Multiple Myeloma Evaluation on Total Body CT

Purpose

Detection and quantification of osteolytic lesions throughout the skeleton caused by Multiple Myeloma (Kahler's disease)

Tag(s)

 

Panel

Musculoskeletal

Define-AI ID

20050036

Originator

Erik Ranschaert
Lead Erik Ranschaert

Panel Chair

Jay Patti

Panel Reviewers

Musculoskeletal
License Creative Commons 4.0
Status Public Comment
RadElement Set RDES167
                               

Clinical Implementation


Value Proposition


Traditionally, evaluation for destructive bone lesions from multiple myeloma has been performed using a skeletal survey employing multiple plain radiographs of a patient. Given that CT technology is considerably more sensitive for destructive osseous lesions, recent literature has suggested that CT could be used in place of an x-ray based skeletal survey in evaluation of multiple Myla patients for the evaluation of bone lesions. Unfortunately, evaluation using CT of the entire body of a patient with multiple myeloma would be a tedious endeavor with greater cost to the patient based on the higher cost of CT compared to radiographs. If artificial intelligence algorithms were able to help identify and count destructive bone lesions without a sclerotic margin, this could decrease radiologist interpretive time, and potentially decrease the overall cost of a whole body CT scan to evaluate for myeloma bone lesions. The automation should increase the efficiency and accuracy of the evaluation of the total body CT scan.


Narrative(s)


68 yo patient under the care of an oncologist for multiple myeloma presents for a whole body CT scan to evaluate for osseous lesions related to multiple myeloma. Many institutions use plain film assessment for osseous lesions which are less sensitive than CT. The use of CT would increase the sensitivity of an examination, however also result in an increase in radiologist interpretation time/complexity, increased cost, and increased radiation. Given that radiation is not a major consideration in a patient with myeloma, the main disadvantages to using CT for osseous myeloma detection is in the time and monetary costs associated with the examination. The use of an AI algorithm to aid in the detection of myeloma lesions reduces the time and monetary cost of the examination and aids in the adoption of CT for following myeloma lesions. 


Workflow Description


The algorithm should be able to automatically analyze total body CT-scans made with patients suspected of Kahler’s disease, with the intention to identify osteolytic lesions  greater than 5mm without a sclerotic border related to Multiple Myeloma and to count them accurately. The algorithm would be expected to identify, locate and highlight bone lesions on the CT scan and provide an output for  identified lesions. 

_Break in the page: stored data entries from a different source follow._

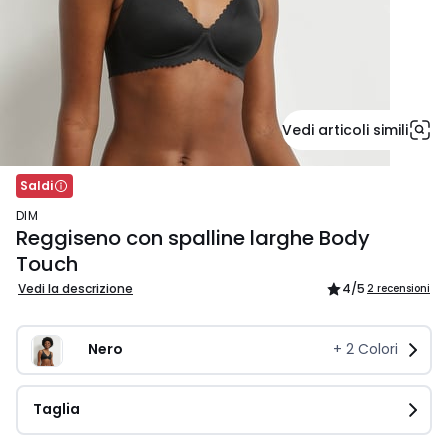
Vedi articoli simili
Saldi
DIM
Reggiseno con spalline larghe Body
Touch
Vedi la descrizione
4
/5
2 recensioni
Nero 
+
2
Colori
Taglia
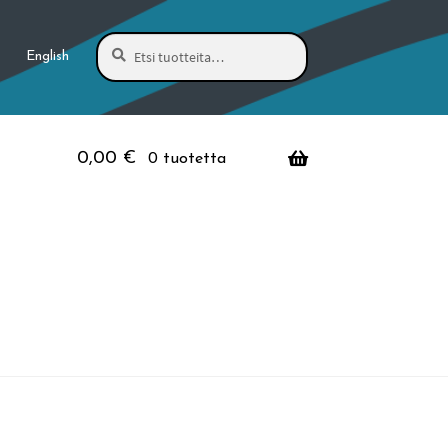
Haku
Etsi:
English
0,00
€
0 tuotetta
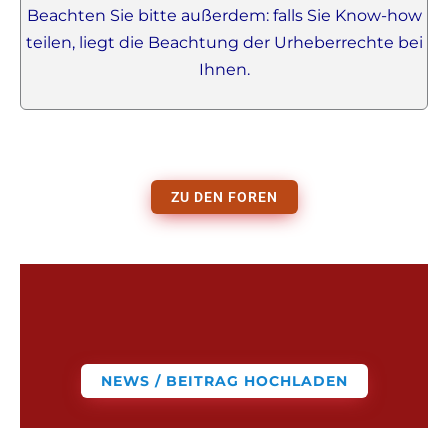
Beachten Sie bitte außerdem: falls Sie Know-how
teilen, liegt die Beachtung der Urheberrechte bei
Ihnen.
ZU DEN FOREN
NEWS / BEITRAG HOCHLADEN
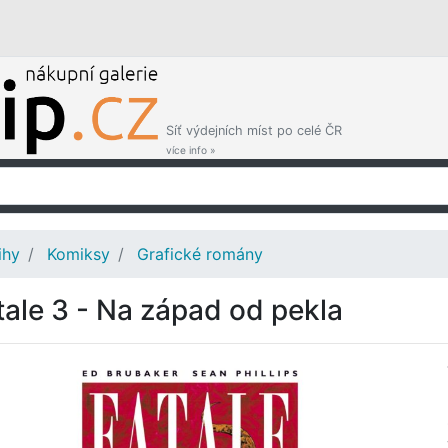
Síť výdejních míst po celé ČR
více info »
ihy
Komiksy
Grafické romány
tale 3 - Na západ od pekla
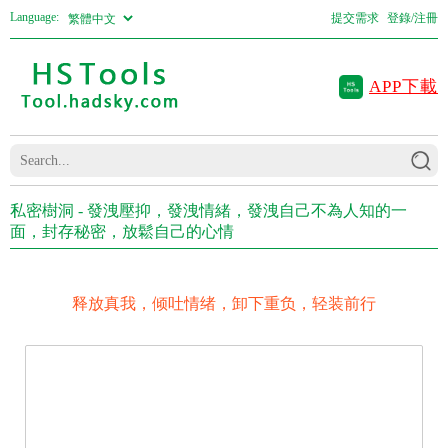
Language:
提交需求
登錄/注冊
APP下載
私密樹洞 - 發洩壓抑，發洩情緒，發洩自己不為人知的一
面，封存秘密，放鬆自己的心情
释放真我，倾吐情绪，卸下重负，轻装前行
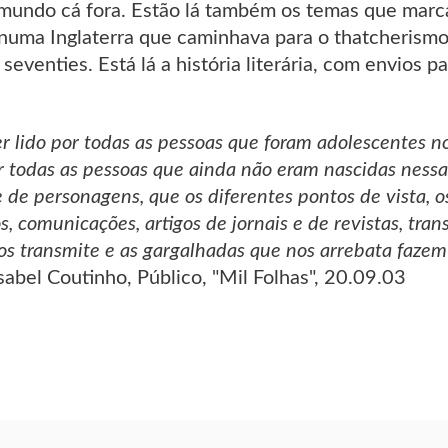
undo cá fora. Estão lá também os temas que marcar
 numa Inglaterra que caminhava para o thatcherismo
seventies. Está lá a história literária, com envios p
ser lido por todas as pessoas que foram adolescentes 
 todas as pessoas que ainda não eram nascidas ness
de de personagens, que os diferentes pontos de vista, o
s, comunicações, artigos de jornais e de revistas, transc
s transmite e as gargalhadas que nos arrebata fazem
sabel Coutinho, Público, "Mil Folhas", 20.09.03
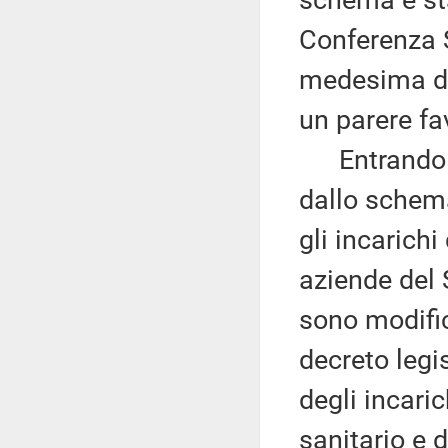
schema è sta
Conferenza S
medesima da
un parere fa
Entrando ne
dallo schema
gli incarichi
aziende del 
sono modifi
decreto legi
degli incaric
sanitario e d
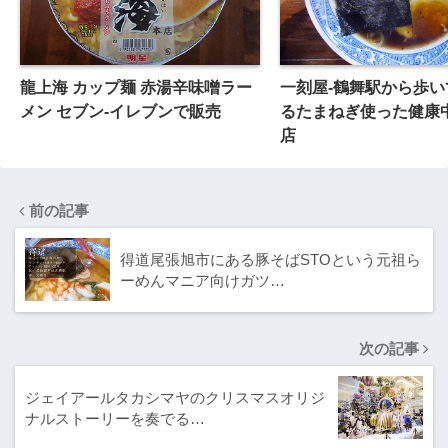
龍上海 カップ麺 赤湯辛味噌ラー
一刻屋-鶴舞駅から歩い
メン セブン-イレブンで販売
るたまねぎ使った健康
店
前の記事
得道尾張旭市にある豚そばSTOという元祖ら
ーめんマニア向けガツ…
次の記事
ジェイアールタカシマヤのクリスマスオリジ
ナルストーリーを奏でる…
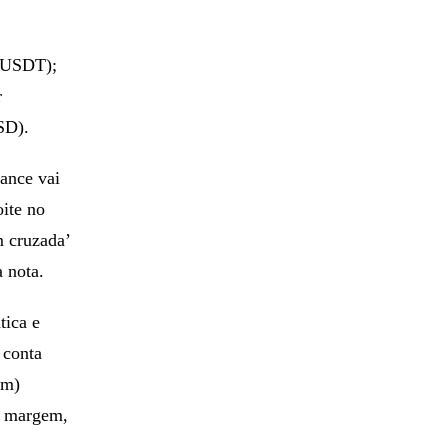
/USDT);
r
SD).
ance vai
ite no
m cruzada’
a nota.
tica e
 conta
em)
de margem,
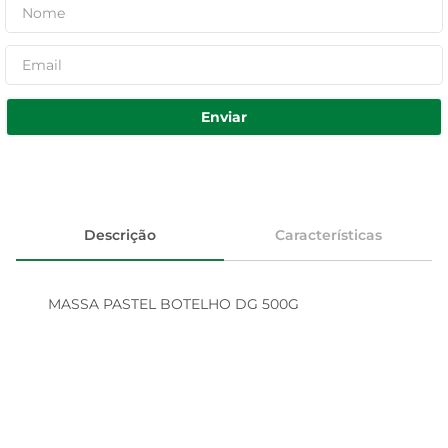
Enviar
Descrição
Características
MASSA PASTEL BOTELHO DG 500G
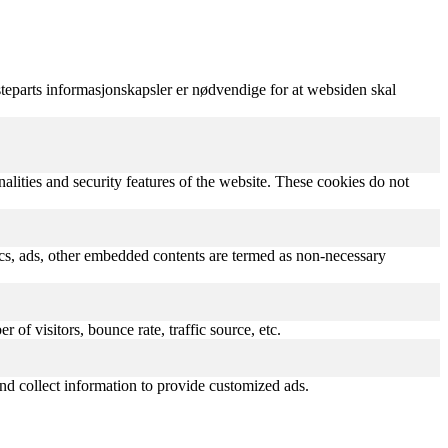
teparts informasjonskapsler er nødvendige for at websiden skal
nalities and security features of the website. These cookies do not
ytics, ads, other embedded contents are termed as non-necessary
of visitors, bounce rate, traffic source, etc.
nd collect information to provide customized ads.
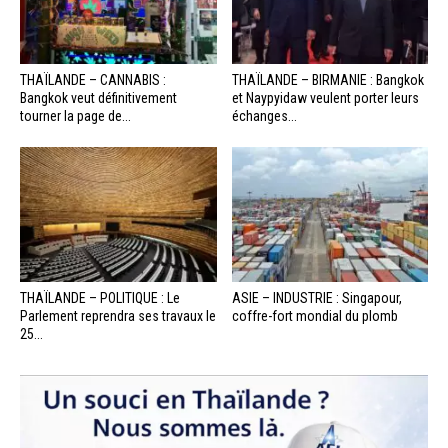
THAÏLANDE – CANNABIS :
THAÏLANDE – BIRMANIE : Bangkok
Bangkok veut définitivement
et Naypyidaw veulent porter leurs
tourner la page de...
échanges...
THAÏLANDE – POLITIQUE : Le
ASIE – INDUSTRIE : Singapour,
Parlement reprendra ses travaux le
coffre-fort mondial du plomb
25...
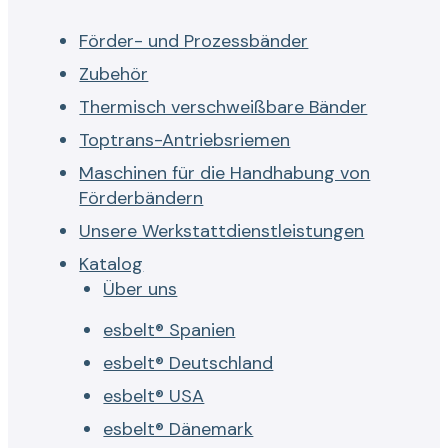
Förder- und Prozessbänder
Zubehör
Thermisch verschweißbare Bänder
Toptrans-Antriebsriemen
Maschinen für die Handhabung von
Förderbändern
Unsere Werkstattdienstleistungen
Katalog
Über uns
esbelt® Spanien
esbelt® Deutschland
esbelt® USA
esbelt® Dänemark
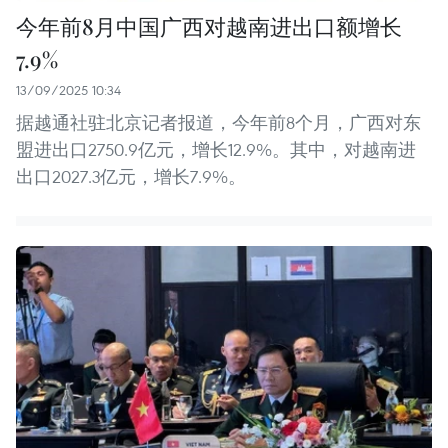
今年前8月中国广西对越南进出口额增长
7.9%
13/09/2025 10:34
据越通社驻北京记者报道，今年前8个月，广西对东
盟进出口2750.9亿元，增长12.9%。其中，对越南进
出口2027.3亿元，增长7.9%。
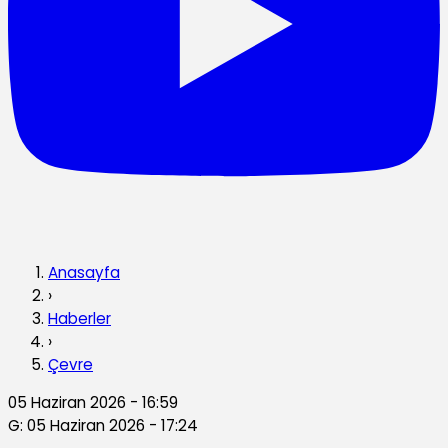
Anasayfa
›
Haberler
›
Çevre
05 Haziran 2026 - 16:59
G: 05 Haziran 2026 - 17:24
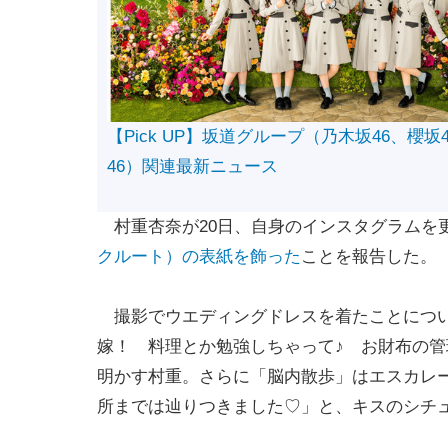
【Pick UP】坂道グループ（乃木坂46、櫻坂
46）関連最新ニュース
村重杏奈が20日、自身のインスタグラムを
クルート）の表紙を飾った
ことを報告した。
撮影でウエディングドレスを着たことについ
嫁！ 料理とか勉強しちゃって♪ お財布の管
明かす村重。さらに「脳内散歩」はエスカレ
所までは辿りつきました♡」と、キスのシチ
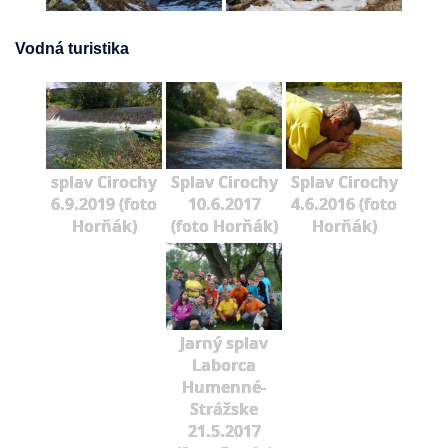
Vodná turistika
splav Cirochy
Splav Cirochy
Splav Cirochy
6.9.2019 (foto
10.6.2017
4.6.2016 (foto
Horňák)
(foto Horňák)
Horňák)
Jarný splav
Laborca
Humenné-
Strážske
21.5.2017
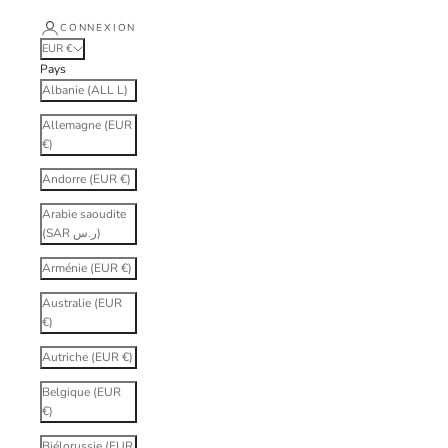
CONNEXION
EUR €
Pays
Albanie (ALL L)
Allemagne (EUR
€)
Andorre (EUR €)
Arabie saoudite
(SAR ر.س)
Arménie (EUR €)
Australie (EUR
€)
Autriche (EUR €)
Belgique (EUR
€)
Biélorussie (EUR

Considerations for Dataset Development



Inclusion criteria

patients with confirmed diagnosis of multiple myeloma based upon EPR data who have a low dose CT of the whole body (multiple myeloma protocol).

Age

> 18 yo


Technical Specifications


Inputs

 

DICOM Study

Procedure

low dose CT Skeleton (whole body)

Views

Axial

Data Type

DICOM

Modality

CT

Body Region

Total Body

Anatomic Focus

Skull, spine, pelvis, upper and lower limbs


Primary Outputs


Location of Osteolytic Lesion

RadElement ID

RDE1137

Definition

Detect the presence of osteolytic lesions of 5 mm or larger without Sclerotic border. Represented by coordinates/location of each lesion within DICOM volume.

Data Type

Numeric

Value Set

N/A

Units

Coordinates


Number of Osteloytic Lesion

RadElement ID

RDE1138

Definition

The number of osteolytic lesion(s) greater than 5 mm

Data Type

Numeric

Value Set

N/A

Units

N/A

Future Development Ideas


After identification of lesions and count of lesions which fit the criteria above, it is likely that a total Volumetric calculation of lytic lesions would be of clinical use. This additional step would require an algorithmic understanding of the margins of the lucent lesions rather than the just the location or coordinates of the center of the lesion for identification purposes. Additionally, further development could include the evaluation of  the evolution of the lesions over time during treatment, changes in density (fatty content, changes in density due to treatment). Comparison of size and number with previous scans.